C’est une situation politique très compliquée, on a un ministre de l’Intérieur qui a décidé d’être dans la continuité de son prédécesseur : leur fameuse “place nette XXL” et leur guerre aux usagers, donc pour eux il n’y a pas de place pour un usage thérapeutique. D’ailleurs, en Polynésie il y a l’association THC (Tahiti Herb Culture) et son président Karl a passé 4 jours en garde à vue, avec 10 chefs d’inculpation dont incitation, et exercice et pratique illégal de la médecine et pharmacie, alors qu’il n’a fait que soutenir des malades gratuitement et qu’aucun d’eux ne s’est plaint, ils étaient même pour beaucoup envoyés par leur médecin. Il y a aussi Philippe du SCP (Syndicat du Chanvre Polynésien) qui lui aussi a été en garde à vue. Ils ont été traités comme des terroristes ou chefs de cartels : c’est n’importe quoi, on voit bien que c’est délirant, sachant en plus qu’il n’y a pas eu d’expérimentation en Polynésie alors que c’est la France…

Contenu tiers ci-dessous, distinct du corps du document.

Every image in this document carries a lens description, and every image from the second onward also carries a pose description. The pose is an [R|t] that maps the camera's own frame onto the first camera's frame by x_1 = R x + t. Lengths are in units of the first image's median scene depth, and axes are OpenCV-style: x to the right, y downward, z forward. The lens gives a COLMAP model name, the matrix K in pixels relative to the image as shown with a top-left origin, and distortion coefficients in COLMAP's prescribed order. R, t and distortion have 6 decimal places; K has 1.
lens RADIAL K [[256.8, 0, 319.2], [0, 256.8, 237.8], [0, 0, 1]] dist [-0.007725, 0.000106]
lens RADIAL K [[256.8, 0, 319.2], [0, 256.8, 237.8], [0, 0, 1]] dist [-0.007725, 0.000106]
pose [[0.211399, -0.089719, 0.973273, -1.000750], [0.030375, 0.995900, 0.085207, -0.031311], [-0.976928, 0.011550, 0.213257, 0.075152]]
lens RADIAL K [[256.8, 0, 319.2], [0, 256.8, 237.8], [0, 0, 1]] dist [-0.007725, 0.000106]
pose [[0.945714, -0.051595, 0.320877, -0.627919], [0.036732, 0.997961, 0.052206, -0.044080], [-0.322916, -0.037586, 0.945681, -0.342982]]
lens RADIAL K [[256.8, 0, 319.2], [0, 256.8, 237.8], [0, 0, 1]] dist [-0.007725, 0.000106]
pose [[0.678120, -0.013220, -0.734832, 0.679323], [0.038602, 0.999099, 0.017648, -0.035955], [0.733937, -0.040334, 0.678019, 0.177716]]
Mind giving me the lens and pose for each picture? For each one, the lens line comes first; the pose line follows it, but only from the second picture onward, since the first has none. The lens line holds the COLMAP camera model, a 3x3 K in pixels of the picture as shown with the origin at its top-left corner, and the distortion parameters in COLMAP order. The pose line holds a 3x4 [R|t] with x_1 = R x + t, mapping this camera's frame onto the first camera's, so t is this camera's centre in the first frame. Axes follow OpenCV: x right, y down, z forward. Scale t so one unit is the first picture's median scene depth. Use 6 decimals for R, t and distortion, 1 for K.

Après diverses prolongations, l’essai devrait se poursuivre jusqu’en juillet prochain, afin de permettre aux patients de trouver des solutions alternatives ou de ne pas subir de conséquences négatives du point de vue du «sevrage». Comment évaluez-vous cette décision ?
Nous sommes furieux car parler de «sevrage» alors que les malades étaient sous opiacés pour la plupart, des traitements qui n’étaient plus efficaces et dont il fallait augmenter les doses à cause tout simplement d’une addiction, c’est ne pas savoir de quoi on parle. Il est incroyable que la MILDECA (Mission interministérielle de la lutte contre les drogues et les conduites addictives) puisse donner son avis, ces gens ne savent pas de quoi ils parlent, pour eux le cannabis est aussi addictif que les opiacés.
Nicolas Authier a fourni des comptes-rendus dans lesquels il était fait mention du fait que les patients qui avaient été inclus dans l’expérimentation n’avaient pas eu de problème avec une addiction au cannabis.
Et sur le fait que les fleurs de cannabis ne font plus partie de l’expérimentation ?
Ce qui se passe en France est très grave : c’est un ministre de l’Intérieur ainsi que la Mildeca qui ont pris la décision de retirer les fleurs sans aucune explication, comment peut-on accepter une telle ingérence de la part de l’Intérieur, sachant comme l’ont dit les patients, Nicolas Authier et l’ANSM, que les fleurs vaporisées étaient très efficaces, surtout en matière de douleurs : l’immédiateté de l’efficacité, contrairement à l’ingestion qui demande un peu plus de temps du fait de l’assimilation.